*** Materials provided Section Begins ***

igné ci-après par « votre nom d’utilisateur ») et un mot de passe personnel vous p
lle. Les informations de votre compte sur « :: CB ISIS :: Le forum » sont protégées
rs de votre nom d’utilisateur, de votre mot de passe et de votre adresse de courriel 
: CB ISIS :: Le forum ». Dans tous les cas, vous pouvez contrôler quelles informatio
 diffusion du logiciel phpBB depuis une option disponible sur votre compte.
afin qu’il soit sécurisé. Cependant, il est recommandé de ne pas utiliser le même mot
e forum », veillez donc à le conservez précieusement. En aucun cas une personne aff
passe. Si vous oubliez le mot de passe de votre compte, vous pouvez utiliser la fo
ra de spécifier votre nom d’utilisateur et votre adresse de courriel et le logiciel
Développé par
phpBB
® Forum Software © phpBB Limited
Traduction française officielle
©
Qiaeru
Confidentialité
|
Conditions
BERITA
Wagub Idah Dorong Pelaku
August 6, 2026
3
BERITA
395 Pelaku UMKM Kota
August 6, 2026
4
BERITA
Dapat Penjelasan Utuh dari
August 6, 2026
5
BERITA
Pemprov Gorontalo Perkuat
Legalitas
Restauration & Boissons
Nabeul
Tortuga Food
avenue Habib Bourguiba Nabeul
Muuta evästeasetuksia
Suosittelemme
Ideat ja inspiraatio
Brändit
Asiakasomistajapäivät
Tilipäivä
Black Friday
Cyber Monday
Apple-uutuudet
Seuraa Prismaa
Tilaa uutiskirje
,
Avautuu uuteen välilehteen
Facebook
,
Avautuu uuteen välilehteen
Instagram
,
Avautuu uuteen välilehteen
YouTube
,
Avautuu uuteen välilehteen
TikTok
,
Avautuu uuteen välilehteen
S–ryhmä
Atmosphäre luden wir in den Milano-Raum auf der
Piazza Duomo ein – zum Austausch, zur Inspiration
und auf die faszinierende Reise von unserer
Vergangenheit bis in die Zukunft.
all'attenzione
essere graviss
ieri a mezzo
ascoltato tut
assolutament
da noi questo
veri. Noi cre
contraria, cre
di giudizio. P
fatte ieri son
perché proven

*** Materials provided Section Ends ***
*** Materials provided Section Begins ***

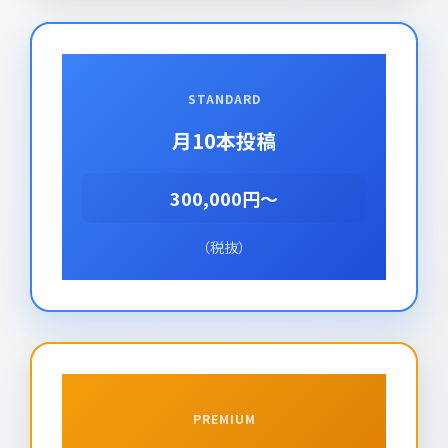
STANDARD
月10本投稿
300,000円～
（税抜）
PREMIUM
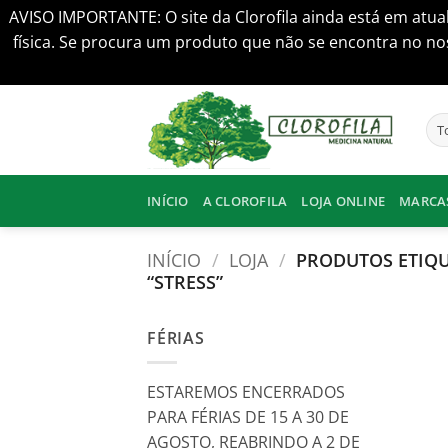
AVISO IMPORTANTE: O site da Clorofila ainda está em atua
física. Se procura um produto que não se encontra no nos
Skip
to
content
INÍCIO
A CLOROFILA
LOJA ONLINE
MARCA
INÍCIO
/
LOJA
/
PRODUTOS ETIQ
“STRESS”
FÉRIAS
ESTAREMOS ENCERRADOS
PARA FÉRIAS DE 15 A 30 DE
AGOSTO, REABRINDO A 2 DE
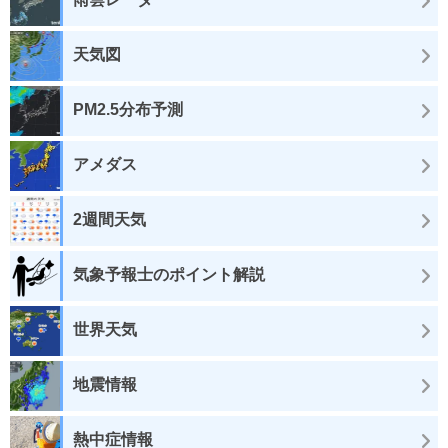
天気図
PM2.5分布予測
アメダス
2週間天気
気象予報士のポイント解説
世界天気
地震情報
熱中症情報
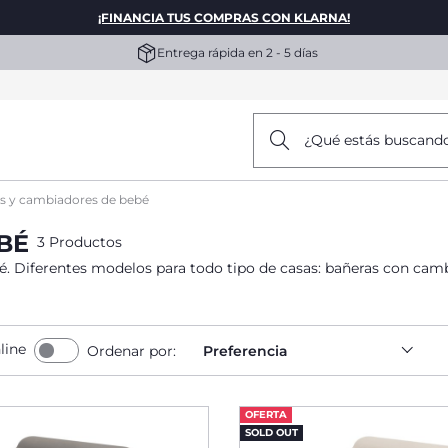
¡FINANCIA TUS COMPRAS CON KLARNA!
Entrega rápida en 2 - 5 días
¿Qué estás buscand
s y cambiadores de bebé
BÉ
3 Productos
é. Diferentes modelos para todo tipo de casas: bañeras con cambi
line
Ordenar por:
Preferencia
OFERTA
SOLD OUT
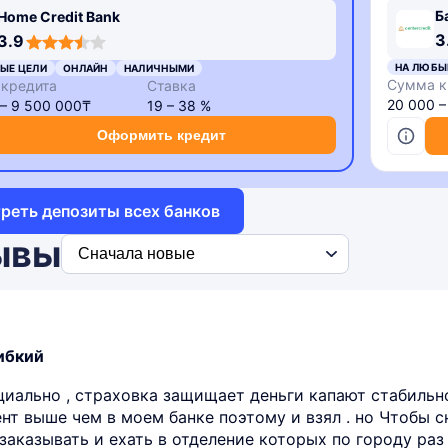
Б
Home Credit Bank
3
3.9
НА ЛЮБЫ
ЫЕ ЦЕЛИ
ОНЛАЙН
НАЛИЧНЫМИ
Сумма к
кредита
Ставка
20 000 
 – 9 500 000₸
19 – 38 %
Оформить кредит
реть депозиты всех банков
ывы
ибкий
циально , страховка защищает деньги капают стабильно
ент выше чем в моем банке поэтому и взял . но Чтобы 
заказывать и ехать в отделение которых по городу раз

*** Materials provided Section Ends ***

Lines containing the word "vous" must all be returned from the material above.

* _Output for this task_
igné ci-après par « votre nom d’utilisateur ») et un mot de passe personnel vous p
: CB ISIS :: Le forum ». Dans tous les cas, vous pouvez contrôler quelles informatio
passe. Si vous oubliez le mot de passe de votre compte, vous pouvez utiliser la fo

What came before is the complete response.